Brent Blackwell

By Paul Wood

Photo By Heather Coit/The News-Gazette

URBANA — In five deployments to Afghanistan, Staff Sgt. Brent Blackwell was a medic for an elite unit, the Army Rangers, who “surgically went after the bad guys.”

As a Ranger himself, Blackwell, 27, took on dangerous infantry duties while not serving as a medic. He was part of a group with specific targets rather than routine patrols or IED checks.

Now a University of Illinois junior, Blackwell is pre-med in kinesiology. He had eight weeks in the Rangers to learn what comes up in two semesters of anatomy here.

“It was all day for eight weeks,” he says. “It was very different from here. If you nodded off, you did pushups until you woke up. They yelled at you a lot. You were motivated.”

Blackwell grew up in the Chicago suburb of Lindenhurst.

He signed his papers to join the Army while in high school, went through basic and was sent to San Antonio to begin a series of training sessions for the elite Rangers.

He went to Fort Benning, Ga., for airborne training. He was in the Ranger Assessment and Selection Program and underwent training to be a special-operations medic.

After the extensive training, he was assigned to the 2nd Ranger Battalion, and then deployed to Afghanistan for the first time.

“Rangers are infantry,” he says, “and every infantry unit needs support, from cooks to medics.”

That meant he was part of the team seeking the most dangerous targets.

“But I got to skip some of the worst work details,” he says.

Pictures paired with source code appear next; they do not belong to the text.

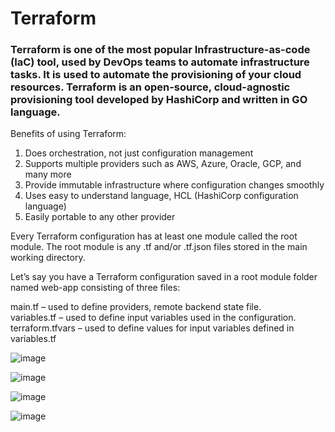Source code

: <h1> Terraform </h1>


<H3>Terraform is one of the most popular Infrastructure-as-code (IaC) tool, used by DevOps teams to automate infrastructure tasks. It is used to automate the provisioning of your cloud resources. Terraform is an open-source, cloud-agnostic provisioning tool developed by HashiCorp and written in GO language.</h3>


Benefits of using Terraform: <br/>

1. Does orchestration, not just configuration management<br/>
2. Supports multiple providers such as AWS, Azure, Oracle, GCP, and many more<br/>
3. Provide immutable infrastructure where configuration changes smoothly<br/>
4. Uses easy to understand language, HCL (HashiCorp configuration language)<br/>
5. Easily portable to any other provider<br/>

Every Terraform configuration has at least one module called the root module. The root module is any .tf and/or .tf.json files stored in the main working directory.<br/>

Let’s say you have a Terraform configuration saved in a root module folder named web-app consisting of three files:<br/>

main.tf – used to define providers, remote backend state file.<br/>
variables.tf – used to define input variables used in the configuration.<br/>
terraform.tfvars – used to define values for input variables defined in variables.tf<br/>


![image](https://user-images.githubusercontent.com/43515480/229513468-8e9f8cb6-814e-42c9-89f1-b407175ea13e.png)

![image](https://user-images.githubusercontent.com/43515480/229514074-699b55c5-368d-4339-860f-2da0e727d5d9.png)

![image](https://user-images.githubusercontent.com/43515480/229516982-c305f099-0a71-461a-b543-4c73ff23be65.png)

![image](https://user-images.githubusercontent.com/43515480/229519333-6ae176a2-537e-4db7-a698-74f0979ffbb0.png)
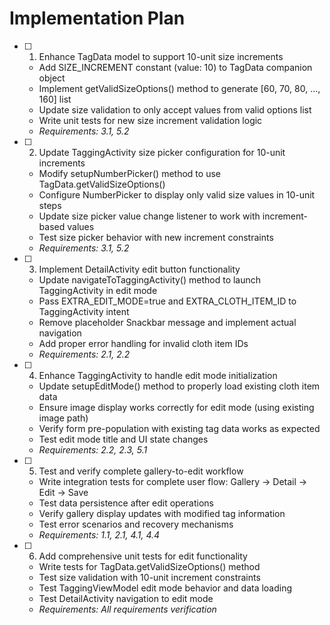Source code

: # Implementation Plan

- [ ] 1. Enhance TagData model to support 10-unit size increments
  - Add SIZE_INCREMENT constant (value: 10) to TagData companion object
  - Implement getValidSizeOptions() method to generate [60, 70, 80, ..., 160] list
  - Update size validation to only accept values from valid options list
  - Write unit tests for new size increment validation logic
  - _Requirements: 3.1, 5.2_

- [ ] 2. Update TaggingActivity size picker configuration for 10-unit increments
  - Modify setupNumberPicker() method to use TagData.getValidSizeOptions()
  - Configure NumberPicker to display only valid size values in 10-unit steps
  - Update size picker value change listener to work with increment-based values
  - Test size picker behavior with new increment constraints
  - _Requirements: 3.1, 5.2_

- [ ] 3. Implement DetailActivity edit button functionality
  - Update navigateToTaggingActivity() method to launch TaggingActivity in edit mode
  - Pass EXTRA_EDIT_MODE=true and EXTRA_CLOTH_ITEM_ID to TaggingActivity intent
  - Remove placeholder Snackbar message and implement actual navigation
  - Add proper error handling for invalid cloth item IDs
  - _Requirements: 2.1, 2.2_

- [ ] 4. Enhance TaggingActivity to handle edit mode initialization
  - Update setupEditMode() method to properly load existing cloth item data
  - Ensure image display works correctly for edit mode (using existing image path)
  - Verify form pre-population with existing tag data works as expected
  - Test edit mode title and UI state changes
  - _Requirements: 2.2, 2.3, 5.1_

- [ ] 5. Test and verify complete gallery-to-edit workflow
  - Write integration tests for complete user flow: Gallery → Detail → Edit → Save
  - Test data persistence after edit operations
  - Verify gallery display updates with modified tag information
  - Test error scenarios and recovery mechanisms
  - _Requirements: 1.1, 2.1, 4.1, 4.4_

- [ ] 6. Add comprehensive unit tests for edit functionality
  - Write tests for TagData.getValidSizeOptions() method
  - Test size validation with 10-unit increment constraints
  - Test TaggingViewModel edit mode behavior and data loading
  - Test DetailActivity navigation to edit mode
  - _Requirements: All requirements verification_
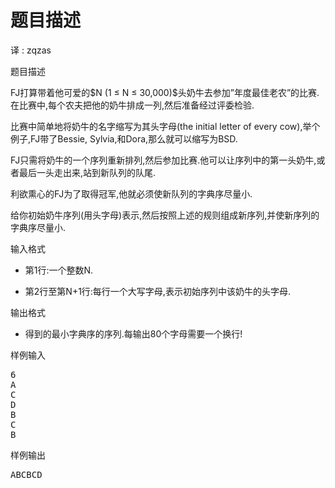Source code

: # 题目描述


<p>
译 : zqzas
</p>
<p>
题目描述
</p>
<p>
FJ打算带着他可爱的$N (1 ≤ N ≤ 30,000)$头奶牛去参加”年度最佳老农”的比赛.在比赛中,每个农夫把他的奶牛排成一列,然后准备经过评委检验.
</p>
<p>
比赛中简单地将奶牛的名字缩写为其头字母(the initial letter of every cow),举个例子,FJ带了Bessie, Sylvia,和Dora,那么就可以缩写为BSD.
</p>
<p>
FJ只需将奶牛的一个序列重新排列,然后参加比赛.他可以让序列中的第一头奶牛,或者最后一头走出来,站到新队列的队尾.
</p>
<p>
利欲熏心的FJ为了取得冠军<img src="http://cojs.tk/kindeditor/plugins/emoticons/images/51.gif" border="0" alt=""/>,他就必须使新队列的字典序尽量小.
</p>
<p>
给你初始奶牛序列(用头字母)表示,然后按照上述的规则组成新序列,并使新序列的字典序尽量小.
</p>
<p>
输入格式
</p>
<ul>
<li>
第1行:一个整数N.
</li>
</ul>
<ul>
<li>
第2行至第N+1行:每行一个大写字母,表示初始序列中该奶牛的头字母.
</li>
</ul>
<p>
输出格式
</p>
<ul>
<li>
得到的最小字典序的序列.每输出80个字母需要一个换行!
</li>
</ul>
<p>
样例输入
</p>
<pre>6
A
C
D
B
C
B
</pre>
<p>
样例输出
</p>
<pre>ABCBCD
</pre>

Still, “they didn’t always need medics, so I would clear out rooms with guys. We’re the precision instruments. I got to wear two hats.”

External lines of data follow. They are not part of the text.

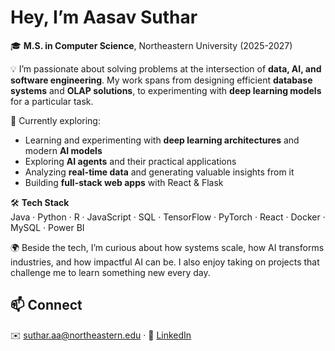 # Hey, I’m Aasav Suthar  

🎓 **M.S. in Computer Science**, Northeastern University (2025-2027)  

💡 I’m passionate about solving problems at the intersection of **data, AI, and software engineering**. My work spans from designing efficient **database systems** and **OLAP solutions**, to experimenting with **deep learning models** for a particular task.

🚀 Currently exploring:  
- Learning and experimenting with **deep learning architectures** and modern **AI models**  
- Exploring **AI agents** and their practical applications  
- Analyzing **real-time data** and generating valuable insights from it  
- Building **full-stack web apps** with React & Flask 

🛠️ **Tech Stack**  
Java · Python · R · JavaScript · SQL · TensorFlow · PyTorch · React · Docker · MySQL · Power BI

🌍 Beside the tech, I’m curious about how systems scale, how AI transforms industries, and how impactful AI can be. I also enjoy taking on projects that challenge me to learn something new every day.

## 📫 Connect  
✉️ suthar.aa@northeastern.edu · 🔗 [LinkedIn](https://linkedin.com/in/aasavsuthar)  

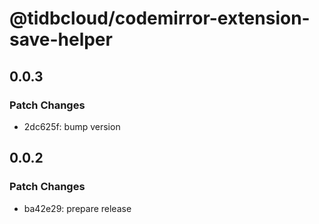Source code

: # @tidbcloud/codemirror-extension-save-helper

## 0.0.3

### Patch Changes

- 2dc625f: bump version

## 0.0.2

### Patch Changes

- ba42e29: prepare release

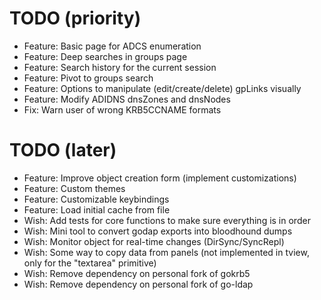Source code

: # TODO (priority)

* Feature: Basic page for ADCS enumeration
* Feature: Deep searches in groups page
* Feature: Search history for the current session
* Feature: Pivot to groups search
* Feature: Options to manipulate (edit/create/delete) gpLinks visually
* Feature: Modify ADIDNS dnsZones and dnsNodes
* Fix: Warn user of wrong KRB5CCNAME formats

# TODO (later)

* Feature: Improve object creation form (implement customizations)
* Feature: Custom themes
* Feature: Customizable keybindings
* Feature: Load initial cache from file
* Wish: Add tests for core functions to make sure everything is in order
* Wish: Mini tool to convert godap exports into bloodhound dumps
* Wish: Monitor object for real-time changes (DirSync/SyncRepl)
* Wish: Some way to copy data from panels (not implemented in tview, only for the "textarea" primitive)
* Wish: Remove dependency on personal fork of gokrb5
* Wish: Remove dependency on personal fork of go-ldap
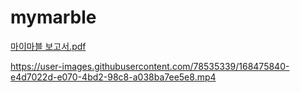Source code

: # mymarble

[마이마블 보고서.pdf](https://github.com/hyowonii/mymarble/files/8695053/default.pdf)

https://user-images.githubusercontent.com/78535339/168475840-e4d7022d-e070-4bd2-98c8-a038ba7ee5e8.mp4

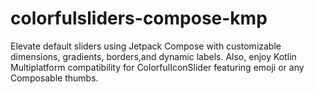 # colorfulsliders-compose-kmp
 Elevate default sliders using Jetpack Compose with customizable dimensions, gradients, borders,and dynamic labels. Also, enjoy Kotlin Multiplatform compatibility for ColorfulIconSlider featuring emoji or any Composable thumbs.
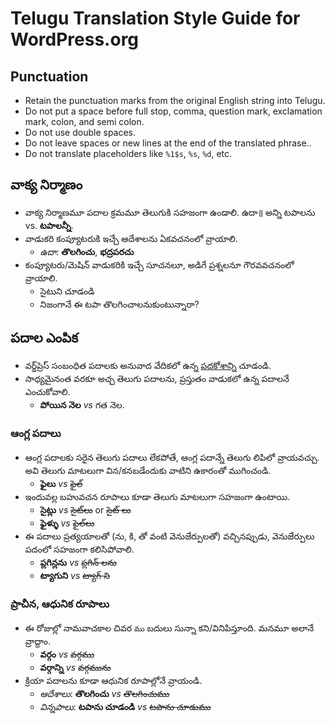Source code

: # Telugu Translation Style Guide for WordPress.org

## Punctuation
* Retain the punctuation marks from the original English string into Telugu.
* Do not put a space before full stop, comma, question mark, exclamation mark, colon, and semi colon.
* Do not use double spaces.
* Do not leave spaces or new lines at the end of the translated phrase..
* Do not translate placeholders like `%1$s`, `%s`, `%d`, etc.


## వాక్య నిర్మాణం
* వాక్య నిర్మాణమూ పదాల క్రమమూ తెలుగుకి సహజంగా ఉండాలి. ఉదా॥ అన్ని టపాలను vs. **టపాలన్నీ**.
* వాడుకరి కంప్యూటరుకి ఇచ్చే ఆదేశాలను ఏకవచనంలో వ్రాయాలి.
  * *ఉదా:* **తొలగించు**, **భద్రపరచు**
* కంప్యూటరు/మెషిన్ వాడుకరికి ఇచ్చే సూచనలూ, అడిగే ప్రశ్నలనూ గౌరవవచనంలో వ్రాయాలి.
  * సైటుని చూడండి
  * నిజంగానే ఈ టపా తొలగించాలనుకుంటున్నారా?
 

## పదాల ఎంపిక
* వర్డ్‌ప్రెస్ సంబంధిత పదాలకు అనువాద వేదికలో ఉన్న [పదకోశాన్ని](https://translate.wordpress.org/projects/wp/dev/te/default/glossary) చూడండి. 
* సాధ్యమైనంత వరకూ అచ్చ తెలుగు పదాలను, ప్రస్తుతం వాడుకలో ఉన్న పదాలనే ఎంచుకోవాలి.
  * **పోయిన నెల** *vs* గత నెల.

### ఆంగ్ల పదాలు
* ఆంగ్ల పదాలకు సరైన తెలుగు పదాలు లేకపోతే, ఆంగ్ల పదాన్నే తెలుగు లిపిలో వ్రాయవచ్చు. అవి తెలుగు మాటలుగా విన/కనబడేందుకు వాటిని ఉకారంతో ముగించండి. 
  * **ఫైలు** *vs* ~~ఫైల్~~
* ఇందువల్ల బహువచన రూపాలు కూడా తెలుగు మాటలుగా సహజంగా ఉంటాయి.
  * **సైట్లు** *vs* ~~సైట్‌లు~~ or ~~సైట్ లు~~
  * **ఫైళ్ళు** *vs* ~~ఫైల్‌లు~~
* ఈ పదాలు ప్రత్యయాలతో (ను, కి, తో వంటి వెనుజేర్పులతో) వచ్చినప్పుడు, వెనుజేర్పులు పదంలో సహజంగా కలిసిపోవాలి.
  * **ప్లగిన్లను** *vs* ~~ప్లగిన్ లను~~
  * **ట్యాగుని** *vs* ~~ట్యాగ్ ని~~
  
### ప్రాచీన, ఆధునిక రూపాలు
* ఈ రోజుల్లో నామవాచకాల చివర `ము` బదులు సున్నా కని/వినిపిస్తూంది. మనమూ అలానే వ్రాద్దాం.
  * **వర్గం** *vs* ~~వర్గము~~
  * **వర్గాన్ని** *vs* ~~వర్గమును~~
* క్రియా పదాలను కూడా ఆధునిక రూపాల్లోనే వ్రాయండి.
  * *ఆదేశాలు*: **తొలగించు** *vs* ~~తొలగించుము~~
  * *విన్నపాలు*: **టపాను చూడండి** *vs* ~~టపాను చూడుము~~
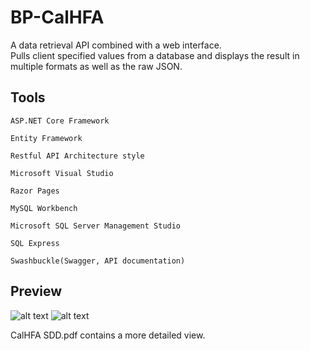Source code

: # BP-CalHFA
A data retrieval API combined with a web interface.  
Pulls client specified values from a database and displays the result in multiple formats as well as the raw JSON. 

## Tools   

`ASP.NET Core Framework`

`Entity Framework`

`Restful API Architecture style`

`Microsoft Visual Studio`

`Razor Pages`

`MySQL Workbench`

`Microsoft SQL Server Management Studio`

`SQL Express`

`Swashbuckle(Swagger, API documentation)`

## Preview

![alt text](https://i.imgur.com/hLCFLDg.png)
![alt text](https://i.imgur.com/YUNKtcU.png)



CalHFA SDD.pdf contains a more detailed view.
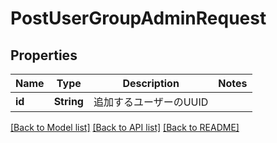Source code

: # PostUserGroupAdminRequest

## Properties

Name | Type | Description | Notes
------------ | ------------- | ------------- | -------------
**id** | **String** | 追加するユーザーのUUID | 

[[Back to Model list]](../README.md#documentation-for-models) [[Back to API list]](../README.md#documentation-for-api-endpoints) [[Back to README]](../README.md)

But Blackwell also dealt with grenade and gunshot wounds before the Rangers could be taken by medevac to a hospital.

The medevacs were challenging, he says, trying to find room for a Blackhawk helicopter landing on the side of a mountain or in a confined space.

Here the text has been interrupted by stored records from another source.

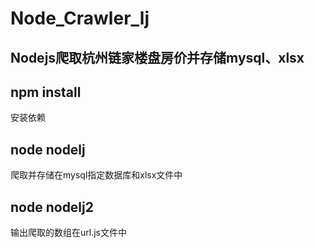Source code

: # Node_Crawler_lj
## Nodejs爬取杭州链家楼盘房价并存储mysql、xlsx
## npm install
安装依赖
## node nodelj
爬取并存储在mysql指定数据库和xlsx文件中
## node nodelj2
输出爬取的数组在url.js文件中
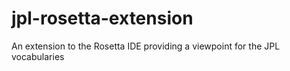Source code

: # jpl-rosetta-extension
An extension to the Rosetta IDE providing a viewpoint for the JPL vocabularies
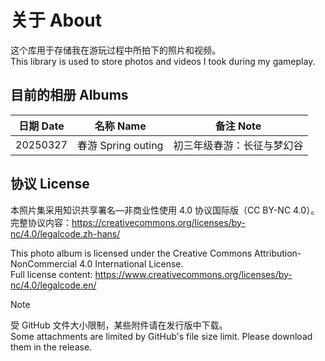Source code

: # 关于 About
这个库用于存储我在游玩过程中所拍下的照片和视频。  
This library is used to store photos and videos I took during my gameplay.

## 目前的相册 Albums
| 日期 Date | 名称 Name | 备注 Note |
| ---- | ---- | ---- |
| 20250327 | 春游 Spring outing | 初三年级春游：长征与梦幻谷 | 

## 协议 License
本照片集采用知识共享署名—非商业性使用 4.0 协议国际版（CC BY-NC 4.0）。  
完整协议内容：https://creativecommons.org/licenses/by-nc/4.0/legalcode.zh-hans/

This photo album is licensed under the Creative Commons Attribution-NonCommercial 4.0 International License.  
Full license content: https://www.creativecommons.org/licenses/by-nc/4.0/legalcode.en/

> [!NOTE]
> 受 GitHub 文件大小限制，某些附件请在发行版中下载。  
> Some attachments are limited by GitHub's file size limit. Please download them in the release.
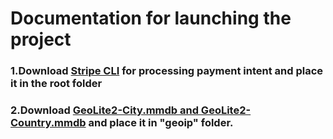 <h1>Documentation for launching the project</h1>
<h3>1.Download <a href="https://stripe.com/docs/stripe-cli">Stripe CLI</a> for processing payment intent and place it in the root folder</h3>
<h3>2.Download <a href="https://dev.maxmind.com/geoip/geolite2-free-geolocation-data?lang=en">GeoLite2-City.mmdb and GeoLite2-Country.mmdb</a> and place it in "geoip" folder.</h3>
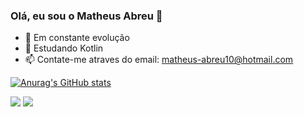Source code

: ### Olá, eu sou o Matheus Abreu 👋

- 🔭 Em constante evolução
- 🌱 Estudando Kotlin
- 📫 Contate-me atraves do email: matheus-abreu10@hotmail.com

[![Anurag's GitHub stats](https://github-readme-stats.vercel.app/api?username=abreumatheu)](https://github.com/anuraghazra/github-readme-stats)

 
<div> 
 
  <a href = "mailto:matheus-abreu10@hotmail.com"><img src="https://img.shields.io/badge/-Gmail-%23333?style=for-the-badge&logo=gmail&logoColor=white" target="_blank"></a>
  <a href="https://www.linkedin.com/in/matheusabreu21/" target="_blank"><img src="https://img.shields.io/badge/-LinkedIn-%230077B5?style=for-the-badge&logo=linkedin&logoColor=white" target="_blank"></a> 
  
</div>
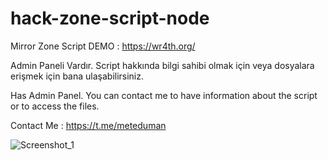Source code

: # hack-zone-script-node
Mirror Zone Script
DEMO : https://wr4th.org/

Admin Paneli Vardır.
Script hakkında bilgi sahibi olmak için veya dosyalara erişmek için bana ulaşabilirsiniz.

Has Admin Panel.
You can contact me to have information about the script or to access the files.

Contact Me : https://t.me/meteduman

![Screenshot_1](https://github.com/meteduman/hack-zone-script-node/assets/75097084/e6f2ff9d-03d1-48c1-aa7e-49509ad66562)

“I wouldn’t say I could take credit for saving anyone’s life,” he says. “But we got them to where they could be helped.”

And not all his medic work involved combat.

“Somebody might be sick, or their ankle rolled out,” Blackwell says.

His deployments lasted anywhere from three-and-a-half to six months.

As a pre-med student, a lot of his kinesiology classes have connections to his medic training.

“It’s definitely a different environment,” the junior says. “I’m probably more focused, being an older student; my goals are very clear.”

He has served as an officer in Illini Veterans; there are more than 400 veterans at the UI.

Blackwell hopes to go to medical school at the University of North Carolina at Chapel Hill, because he has friends at nearby Fort Bragg.

“The Ranger units are pretty close,” he says.